Der DKG-Hauptgeschäftsführer fordert, dass Bund und Länder den Bedarf der Kliniken an Investitionsmitteln von sechs Milliarden Euro pro Jahr anerkennen. „Die Krankenhäuser brauchen beides: ausreichende Investitionsmittel und die Refinanzierung der Personalkosten, um Qualität und Sicherheit der stationären Patientenversorgung weiterentwickeln zu können“, appelliert Baum.

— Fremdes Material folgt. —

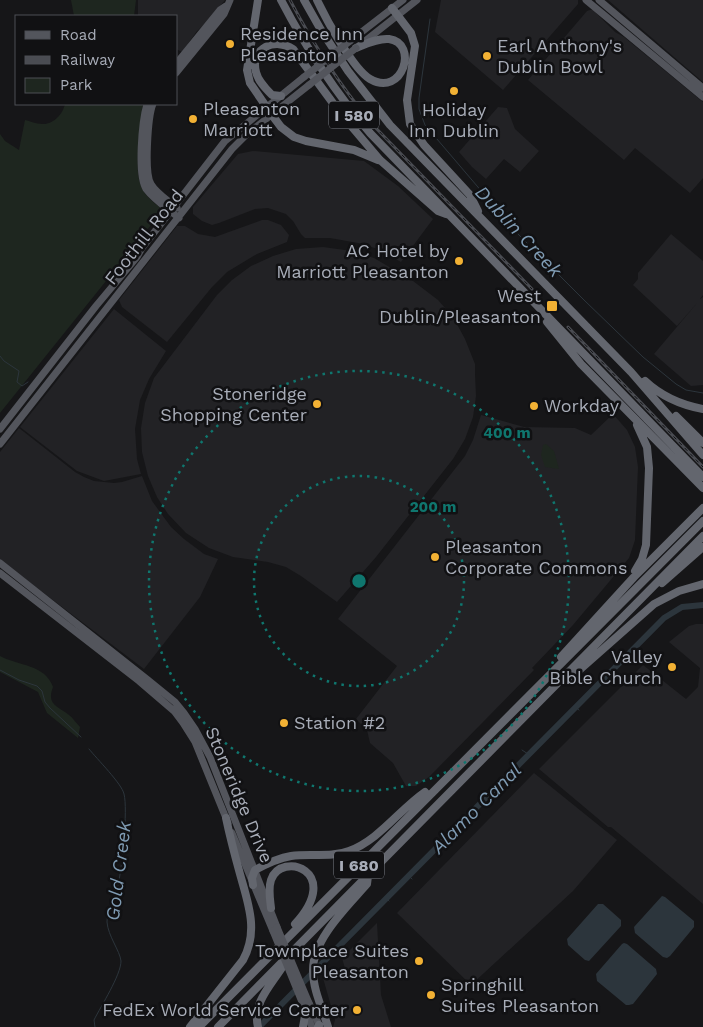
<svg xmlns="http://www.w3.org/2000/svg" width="703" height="1027" font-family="'Work Sans',sans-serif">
	<rect width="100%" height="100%" fill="#161618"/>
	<path fill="#222225" d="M138 0H225L206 23 197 31 182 52 176 49V16H138Z
		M441 0H578V4L503 90 435 32Z
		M608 0H703V82L689 70Z
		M590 10H593L615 32 624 37 703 102V178L690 193 635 148 624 160 528 80 587 11Z
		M498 107 507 108 515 129 539 151 520 172 504 159 486 179 472 167 459 152Z
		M253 151 364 161 398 186 433 219 401 262 378 249 358 243 330 238H305L301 234 293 221 286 214 268 208 255 209 219 223 212 225 202 221 193 214V207L238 154Z
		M262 220H268L281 225 289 235 287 242 257 254 227 272 212 287 167 342 122 307 119 300 177 226H185L198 234 215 237Z
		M671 234 703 261V295L700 299 703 297V385L691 386 654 354 698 302 677 326 633 285 638 279V273Z
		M323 247 352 251 374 258 413 281 438 300 453 317 465 339 475 364V374L476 396 473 417 465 439 453 459 376 557 337 602 301 576 286 567 268 562 233 557 209 548 186 533 168 514 157 497 148 476 142 452 141 428 145 403 154 378 217 295 232 280 251 266 273 256 296 249Z
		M114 309 166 351 149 379 140 400 135 429 137 459 141 474 104 481 77 471 20 427Z
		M613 414 627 430 635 447 638 467 635 540 629 558 573 625 532 668 534 670 429 777 416 786H406L393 763 370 743 367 730 356 719 397 666 338 619 465 456 473 440 481 415 524 427 575 428 591 435Z
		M19 428 75 472 84 477 94 481 114 483 122 482 142 476 152 501 171 527 184 539 204 554 218 559 200 597 144 669 0 560V452Z
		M696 624H703V904L611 827H608L539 769 643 665 686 699 698 687 700 668 669 642 689 626Z
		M534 773 617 840 573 891 471 985 397 913Z
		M377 923 381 995 391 1027H333L335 1020 323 978 346 972 342 958Z"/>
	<path fill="#1e261f" d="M71 0H136L134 16H74Z
		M65 104H143C141 126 132 172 143 190 147 198 156 204 163 210L0 413V134L5 141 19 150 25 120C30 121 36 124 42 124 53 125 63 114 65 104Z
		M546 444 554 451 559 469 545 467 541 455 543 445Z
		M0 656C18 666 45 664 53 687 46 705 58 706 69 715 73 718 76 723 80 727L78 738 47 713 38 692 0 672Z"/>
	<path fill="#2c353c" d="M662 896 665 897 694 921V927L670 956 667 958 663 957 635 933 634 927Z
		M598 904H603L621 920V926L589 961 585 960 568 945 567 939Z
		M624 943 627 944 656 969 657 974 633 1004 629 1005H626L597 981 596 974 622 944Z"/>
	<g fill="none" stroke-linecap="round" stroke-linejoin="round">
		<path stroke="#2c353c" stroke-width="1" d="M430 19 419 98V109L425 125 518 234 584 300 643 357 676 384 686 390 703 393
			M0 356 4 361 19 371 17 382 22 386 28 382
			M633 649 636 653
			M0 670 19 680 37 686 42 691 45 702 50 708 81 737
			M575 707 579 710
			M89 749C97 759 122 784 124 794 128 809 122 869 118 885 114 897 107 909 107 922 108 936 120 951 121 961 121 975 101 1006 94 1020L95 1027
			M522 750 528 754
			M493 791 497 794
			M438 847 441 850
			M409 876 412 879
			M387 899 389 901"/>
		<path stroke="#2c353c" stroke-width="6" d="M259 1027 664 618 682 607 703 605"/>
		<path stroke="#53555c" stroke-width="7" d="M586 0 703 97
			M599 0 703 88
			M350 41 403 0
			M360 45 417 0
			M176 64 220 10 226 6
			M176 73 224 14 230 0
			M147 104C142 121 137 174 146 189 154 200 168 209 179 218
			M153 104C148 116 144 173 151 184 157 194 168 200 177 208
			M0 429 96 306 137 257 142 248 225 141 304 77
			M0 444 232 149 246 135 309 85
			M0 563 148 680 175 702 184 713 195 729 210 757 277 927
			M0 573 139 681 174 711 183 723 195 742 228 823
			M232 833 273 931
			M309 1003 320 1027
			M305 1010 312 1027"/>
		<path stroke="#63666e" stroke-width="8" d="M258 0 247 70 250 83 272 115 281 127 294 137 306 141 354 150 378 160
			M281 0C306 48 335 92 370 133L703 477
			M304 0 321 30 348 71 390 125 631 372 703 455
			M317 0C326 19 353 69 370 79 403 98 419 43 389 39 377 38 366 44 356 48
			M392 8 411 33 415 46 407 100 410 124 424 145 470 195 478 211
			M281 96 272 95C266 89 258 81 256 72 250 48 275 37 293 49L341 114 380 160 438 211 446 214
			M547 322 581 364 703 488
			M645 381C661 396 681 405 703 409
			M676 416 703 443
			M635 571 642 559 646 545 649 468 647 447 637 425
			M662 583 703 547
			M561 657 634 577 703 508
			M568 680 654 604 679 591 703 584
			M253 885 252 878 255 870C266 864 279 858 291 856 310 853 331 858 349 851 379 840 399 810 425 792
			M271 908C270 899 268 889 271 880 281 850 344 871 295 924
			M190 1027 243 960C259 931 248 903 240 874 235 856 230 837 226 818
			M199 1027 703 521
			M218 1027 703 536
			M258 1027C252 1003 271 985 283 966
			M303 1027 305 1016 304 1007
			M318 1027 319 1025
			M328 1027C323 1010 313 990 313 971 312 940 347 907 367 884L368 876"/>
		<defs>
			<path id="rail" d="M290 0C313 44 340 85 372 124L532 289
				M568 327 703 467"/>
		</defs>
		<use href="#rail" stroke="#4a4c52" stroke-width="3"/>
		<use href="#rail" stroke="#111113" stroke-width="1" stroke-dasharray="4" stroke-linecap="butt"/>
		<path stroke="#53555c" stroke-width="7" d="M304 77 350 41
			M309 85 356 48
			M277 927 309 1003
			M273 931 304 1007"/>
	</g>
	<g fill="none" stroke="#0f766e" stroke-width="2.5" stroke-dasharray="2.5 5">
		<circle cx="359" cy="581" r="105"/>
		<circle cx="359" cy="581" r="210"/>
	</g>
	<g fill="#f2b134" stroke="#111113" stroke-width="2">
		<circle cx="230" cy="44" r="5"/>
		<circle cx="487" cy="56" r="5"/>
		<circle cx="454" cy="91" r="5"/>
		<circle cx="193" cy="119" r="5"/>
		<circle cx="459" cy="261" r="5"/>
		<rect x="546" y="300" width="12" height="12" rx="2.5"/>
		<circle cx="317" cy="404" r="5"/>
		<circle cx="534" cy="406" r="5"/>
		<circle cx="435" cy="557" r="5"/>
		<circle cx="672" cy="667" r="5"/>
		<circle cx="284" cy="723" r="5"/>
		<circle cx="419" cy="961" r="5"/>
		<circle cx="431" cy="995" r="5"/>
		<circle cx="357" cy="1010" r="5"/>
	</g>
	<g text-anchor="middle" stroke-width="5" stroke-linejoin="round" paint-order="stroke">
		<g fill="#111113" stroke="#7b7e86" stroke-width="1">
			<rect x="329" y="101.5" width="50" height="27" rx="4"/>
			<rect x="334" y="851.5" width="50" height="27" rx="4"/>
		</g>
		<g font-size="16" font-weight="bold" fill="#a8adb8">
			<text x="354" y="121">I 580</text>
			<text x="359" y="871">I 680</text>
		</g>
		<g font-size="18" fill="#a8adb8" stroke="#111113" text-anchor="start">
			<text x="240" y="40">Residence Inn<tspan x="240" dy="21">Pleasanton</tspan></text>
			<text x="497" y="52">Earl Anthony's<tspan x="497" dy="21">Dublin Bowl</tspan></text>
			<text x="203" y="115">Pleasanton<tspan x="203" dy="21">Marriott</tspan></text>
			<text x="454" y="116" text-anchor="middle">Holiday<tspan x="454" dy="21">Inn Dublin</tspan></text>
			<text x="449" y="257" text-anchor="end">AC Hotel by<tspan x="449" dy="21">Marriott Pleasanton</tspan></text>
			<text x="541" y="302" text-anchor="end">West<tspan x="541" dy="21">Dublin/Pleasanton</tspan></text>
			<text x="307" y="400" text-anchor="end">Stoneridge<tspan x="307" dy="21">Shopping Center</tspan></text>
			<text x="544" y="412">Workday</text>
			<text x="445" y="553">Pleasanton<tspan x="445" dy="21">Corporate Commons</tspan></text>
			<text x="662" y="663" text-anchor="end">Valley<tspan x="662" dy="21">Bible Church</tspan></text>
			<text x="294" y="729">Station #2</text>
			<text x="409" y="957" text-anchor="end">Townplace Suites<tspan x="409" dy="21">Pleasanton</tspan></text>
			<text x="441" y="991">Springhill<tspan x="441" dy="21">Suites Pleasanton</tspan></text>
			<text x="347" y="1016" text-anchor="end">FedEx World Service Center</text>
		</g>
		<g font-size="18" fill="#a8adb8" stroke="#111113">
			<text transform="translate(144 237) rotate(-52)" y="6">Foothill Road</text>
			<text transform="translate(239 795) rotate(67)" y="6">Stoneridge Drive</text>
		</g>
		<g font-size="19" font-style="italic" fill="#7f9bb3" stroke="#111113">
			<text transform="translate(519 231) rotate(47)" y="7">Dublin Creek</text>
			<text transform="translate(476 808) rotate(-45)" y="7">Alamo Canal</text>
			<text transform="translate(118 871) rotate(-83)" y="7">Gold Creek</text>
		</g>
	</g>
	<circle cx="359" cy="581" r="8" fill="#0f766e" stroke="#111113" stroke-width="2.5"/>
	<g font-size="15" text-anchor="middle" font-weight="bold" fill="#0f766e" stroke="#111113" stroke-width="5" stroke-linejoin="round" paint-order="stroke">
		<text x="507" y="438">400 m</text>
		<text x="433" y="512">200 m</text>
	</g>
	<rect x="15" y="15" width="162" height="90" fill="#111113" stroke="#4d4f55"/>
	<rect x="25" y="31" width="25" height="8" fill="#53555c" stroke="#4d4f55"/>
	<text x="60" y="40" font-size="15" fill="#a8adb8">Road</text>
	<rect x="25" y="56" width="25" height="8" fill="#4a4c52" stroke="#4d4f55"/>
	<text x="60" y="65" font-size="15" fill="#a8adb8">Railway</text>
	<rect x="25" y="78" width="25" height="15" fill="#1e261f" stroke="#4d4f55"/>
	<text x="60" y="90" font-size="15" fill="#a8adb8">Park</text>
</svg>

Die Ergebnisse des Krankenhaus-Barometers 2014 beruhen auf der schriftlichen Befragung einer repräsentativen Stichprobe von zugelassenen Allgemeinkrankenhäusern ab 50 Betten in Deutschland. Durchgeführt wurde die Befragung von April bis Juni 2014, insgesamt 284 Krankenhäuser haben sich daran beteiligt.